Trying to make sense of the numerical scores for the validation and development award winners is, at least for this blogger, an exercise in futility. And it's all because of a statistical process called "standardization."
For me, the quest to understand the i3 scoring system began with this question: Did Saint Vrain School District really have the best application of them all?
Because of the large number of applicants and judges in the validation and development categories, the department used standardization to make sure the scoring was done as fairly as possible. (For more about this, read the department's explanation on page 2 of this FAQ document.) It's important to note that for the 19 scale-up applicants, standardization was not used, and their scores are their raw scores. Also, for Race to the Top, raw scores were used and no adjustments were made for scoring anomalies, which did spark some questions.
As a case study in standardization—and in how meaningless the i3 judges' actual raw scores really are—let's look at Saint Vrain School District's score sheet.

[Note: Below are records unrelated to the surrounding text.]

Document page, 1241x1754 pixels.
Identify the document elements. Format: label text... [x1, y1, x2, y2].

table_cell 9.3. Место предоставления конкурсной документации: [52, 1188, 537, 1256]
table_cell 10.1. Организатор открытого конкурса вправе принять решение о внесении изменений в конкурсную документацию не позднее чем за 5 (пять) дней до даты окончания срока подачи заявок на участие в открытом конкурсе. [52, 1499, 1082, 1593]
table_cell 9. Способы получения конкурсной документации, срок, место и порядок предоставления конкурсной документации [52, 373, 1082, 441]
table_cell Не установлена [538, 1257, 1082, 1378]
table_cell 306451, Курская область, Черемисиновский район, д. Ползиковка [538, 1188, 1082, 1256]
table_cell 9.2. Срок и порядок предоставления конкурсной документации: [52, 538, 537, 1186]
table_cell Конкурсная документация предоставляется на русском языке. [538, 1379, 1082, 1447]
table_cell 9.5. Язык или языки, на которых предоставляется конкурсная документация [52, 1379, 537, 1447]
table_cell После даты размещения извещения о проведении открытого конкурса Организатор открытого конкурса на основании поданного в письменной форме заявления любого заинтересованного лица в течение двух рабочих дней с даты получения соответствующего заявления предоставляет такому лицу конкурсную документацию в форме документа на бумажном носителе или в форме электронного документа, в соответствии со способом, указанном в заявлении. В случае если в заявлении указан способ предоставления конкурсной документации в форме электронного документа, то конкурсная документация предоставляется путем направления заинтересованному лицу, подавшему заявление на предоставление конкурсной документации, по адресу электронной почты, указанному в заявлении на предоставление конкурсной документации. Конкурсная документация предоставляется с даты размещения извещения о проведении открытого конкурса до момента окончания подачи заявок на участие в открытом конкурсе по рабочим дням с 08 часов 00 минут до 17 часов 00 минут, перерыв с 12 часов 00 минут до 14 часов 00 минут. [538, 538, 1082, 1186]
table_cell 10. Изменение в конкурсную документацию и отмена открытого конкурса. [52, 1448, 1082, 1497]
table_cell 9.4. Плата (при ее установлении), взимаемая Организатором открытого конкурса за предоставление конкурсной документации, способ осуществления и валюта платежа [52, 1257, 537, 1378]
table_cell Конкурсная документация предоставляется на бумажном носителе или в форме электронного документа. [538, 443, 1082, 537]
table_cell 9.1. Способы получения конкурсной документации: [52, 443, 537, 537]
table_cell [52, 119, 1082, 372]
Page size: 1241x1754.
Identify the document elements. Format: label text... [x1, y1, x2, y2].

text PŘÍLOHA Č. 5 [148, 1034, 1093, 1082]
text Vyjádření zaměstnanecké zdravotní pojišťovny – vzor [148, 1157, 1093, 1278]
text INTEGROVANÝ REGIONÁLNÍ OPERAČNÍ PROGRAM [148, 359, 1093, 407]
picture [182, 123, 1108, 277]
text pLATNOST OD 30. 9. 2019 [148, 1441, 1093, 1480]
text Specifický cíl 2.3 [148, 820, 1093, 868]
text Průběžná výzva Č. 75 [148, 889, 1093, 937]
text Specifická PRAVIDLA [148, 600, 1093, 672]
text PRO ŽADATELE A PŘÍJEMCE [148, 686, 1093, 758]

This caught my attention because not only did this Colorado school district win a development grant, it had the highest score of all applicants, at 116.95. (That's on a grading scale of 105; more on that later.)
This application and other winning ones had five judges: three subject-matter experts who zeroed in on the proposal and two research experts who evaluated the evidence presented. All attended mandatory department training sessions.
In looking at the judges' scores, you'd have no idea this was a winning application, much less the highest-rated of them all. And the two who judged the evidence components seemed to raise legitimate questions about the research behind the district's proposal, and how the district planned to evaluate its new program to help English-language learners by focusing on STEM, or science, technology, engineering, and math, subjects. (To be clear, this is not a critique of Saint Vrain, but more an exploration of the i3 score standardization process.)
One subject-matter judge gave Saint Vrain just 42 out of 80 points possible. Another one gave it 50 out of 80. And one judge gave it 75 out of 80. On the evidence side, the district got 10 of 25 points from one judge and 13 out of 25 points from another.
Other winning applications got higher, more consistent scores. And my guess is if you looked at the raw scores for applications that didn't win, there would be some that were better than Saint Vrain's.
So I asked the department last night: How in the world, with not-so-great raw scores like that, did Saint Vrain win and get the highest score?
Department officials told me it all boils down to standardization, which seeks to balance out hard graders and easy graders across applications so that an applicant isn't penalized for getting assigned hard graders. For example, the two subject-matter judges who gave Saint Vrain those low scores must have been very, very hard graders, as evidence by the grades they gave on other applications as well. The same thing must have been true for the research-expert judges, who must also have been very tough graders.
But as one Politics K-12 reader who was also questioning Saint Vrain's standardized score pointed out, how likely is it that a truly strong proposal would be marked that low by anyone, let alone two subject-matter judges and two research judges?
So, at least from my point of view, this makes the scores you see on the score sheets relatively meaningless. And even the comments may not be as meaningful as they could be because some of the tough graders were judged, as least by some statistical program, to be too tough, while other graders were judged to be too easy.
Moreover, it's also confusing that the final scores listed by the department go above 105, which is the maximum amount of points available on the competition's grading scale. Again, blame standardization.
I am by no means a statistical expert, so please weigh in on this issue in the comments section below. I'm especially interested in other noteworthy things you've spotted on the i3 score sheets.